▶ Task statement
All the entries below should be reproduced exactly.

Stored items:

=====

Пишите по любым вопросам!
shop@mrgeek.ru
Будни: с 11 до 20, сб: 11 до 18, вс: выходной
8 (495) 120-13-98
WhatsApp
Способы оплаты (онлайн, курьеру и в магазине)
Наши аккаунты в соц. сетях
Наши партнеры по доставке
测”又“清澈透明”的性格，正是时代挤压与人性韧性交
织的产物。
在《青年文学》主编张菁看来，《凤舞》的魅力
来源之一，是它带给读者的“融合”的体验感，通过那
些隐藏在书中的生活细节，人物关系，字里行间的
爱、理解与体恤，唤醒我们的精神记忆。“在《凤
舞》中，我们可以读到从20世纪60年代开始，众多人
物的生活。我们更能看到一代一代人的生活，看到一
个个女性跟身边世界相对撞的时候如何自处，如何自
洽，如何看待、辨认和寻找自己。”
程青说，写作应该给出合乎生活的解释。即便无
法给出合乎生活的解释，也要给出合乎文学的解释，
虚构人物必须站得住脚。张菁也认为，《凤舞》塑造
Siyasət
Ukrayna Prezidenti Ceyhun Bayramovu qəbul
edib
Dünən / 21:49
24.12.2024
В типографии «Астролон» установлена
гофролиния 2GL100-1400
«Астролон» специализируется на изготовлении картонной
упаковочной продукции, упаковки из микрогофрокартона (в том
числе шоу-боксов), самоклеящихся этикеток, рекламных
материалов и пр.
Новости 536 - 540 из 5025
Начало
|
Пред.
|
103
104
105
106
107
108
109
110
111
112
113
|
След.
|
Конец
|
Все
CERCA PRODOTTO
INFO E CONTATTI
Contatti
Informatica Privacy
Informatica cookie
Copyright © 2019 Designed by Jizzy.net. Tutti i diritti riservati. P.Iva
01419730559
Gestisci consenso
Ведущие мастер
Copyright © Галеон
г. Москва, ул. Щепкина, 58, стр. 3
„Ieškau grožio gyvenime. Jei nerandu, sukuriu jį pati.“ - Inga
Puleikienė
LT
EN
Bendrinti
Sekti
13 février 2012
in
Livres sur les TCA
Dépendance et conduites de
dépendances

=====

▶ Answer area
Пишите по любым вопросам!
shop@mrgeek.ru
Будни: с 11 до 20, сб: 11 до 18, вс: выходной
8 (495) 120-13-98
WhatsApp
Способы оплаты (онлайн, курьеру и в магазине)
Наши аккаунты в соц. сетях
Наши партнеры по доставке
测”又“清澈透明”的性格，正是时代挤压与人性韧性交
织的产物。
在《青年文学》主编张菁看来，《凤舞》的魅力
来源之一，是它带给读者的“融合”的体验感，通过那
些隐藏在书中的生活细节，人物关系，字里行间的
爱、理解与体恤，唤醒我们的精神记忆。“在《凤
舞》中，我们可以读到从20世纪60年代开始，众多人
物的生活。我们更能看到一代一代人的生活，看到一
个个女性跟身边世界相对撞的时候如何自处，如何自
洽，如何看待、辨认和寻找自己。”
程青说，写作应该给出合乎生活的解释。即便无
法给出合乎生活的解释，也要给出合乎文学的解释，
虚构人物必须站得住脚。张菁也认为，《凤舞》塑造
Siyasət
Ukrayna Prezidenti Ceyhun Bayramovu qəbul
edib
Dünən / 21:49
24.12.2024
В типографии «Астролон» установлена
гофролиния 2GL100-1400
«Астролон» специализируется на изготовлении картонной
упаковочной продукции, упаковки из микрогофрокартона (в том
числе шоу-боксов), самоклеящихся этикеток, рекламных
материалов и пр.
Новости 536 - 540 из 5025
Начало
|
Пред.
|
103
104
105
106
107
108
109
110
111
112
113
|
След.
|
Конец
|
Все
CERCA PRODOTTO
INFO E CONTATTI
Contatti
Informatica Privacy
Informatica cookie
Copyright © 2019 Designed by Jizzy.net. Tutti i diritti riservati. P.Iva
01419730559
Gestisci consenso
Ведущие мастер
Copyright © Галеон
г. Москва, ул. Щепкина, 58, стр. 3
„Ieškau grožio gyvenime. Jei nerandu, sukuriu jį pati.“ - Inga
Puleikienė
LT
EN
Bendrinti
Sekti
13 février 2012
in
Livres sur les TCA
Dépendance et conduites de
dépendances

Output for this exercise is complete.